Since Biden took office, U.S. border authorities have recorded more than 400,000 expulsions under Title 42, according to data from the U.S. Customs and Border Protection (CBP) agency. The vast majority of those expelled are Mexicans and Central Americans. Repeat crossings are common.

A White House representative said Title 42 was a open wellbeing mandate, not an migration authorization instrument, and was essential on wellbeing grounds. The Biden organization says it is working to fortify the refuge framework along the border.

But advocate bunches, U.N. authorities and even a few individual Democrats say the continuation of Title 42 is subjecting vagrants to the same threats – seizingblackmail, and sexual viciousness – as the approaches of the Trump organization.

Nearly 3,300 migrants and asylum seekers stranded in Mexico since Biden took office have been kidnapped, raped, trafficked or assaulted, according to report by the New York-based group Human Rights First released Tuesday.

“We believe that it is time to end Title 42,” Kelly Clements, the deputy high commissioner for the United Nations refugee agency, told Reuters. “We think now it is having the effect of sending more people, and children in this case, into harm’s way.”


In Reynosa, criminal groups for years have fought for control of the region’s lucrative drug trafficking and human smuggling routes. On Saturday, armed gunmen killed 18 apparently randomly selected people in several of its neighborhoods.

In the plaza, migrants run a nightly patrol that has beaten back some gang members who have tried to snatch residents of the encampment, migrants say.

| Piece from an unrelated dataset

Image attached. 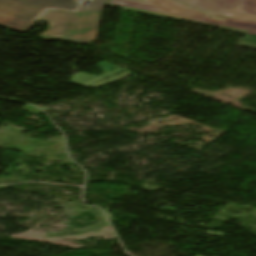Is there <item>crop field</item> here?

A Reuters witness saw no police stationed near the plaza. The state-level office of public security, state government and federal immigration authorities did not respond to questions about what authorities were doing to protect migrants.

Criminal groups exert considerable control along the border in northeastern Mexico and require migrants to pay to cross their territory.

“I’m perplexed to be here,” said Honduran mother Dolores Zúñiga, 40, who says she was seized together with her 7- and 11-year-old sons when she arrived in Reynosa.

After crossing the border and after that being removed back to Mexico, her runner cautioned Zúñiga that unless she hacks up another $1,500 to a criminal bunch for consent to be in Reynosa, she dangers being seized again.

“They have photographs of me,” she said, covering up interior her sweltering tent, where she appeared Reuters content messages from her bootlegger caution her against indeed wandering to the edge of the square.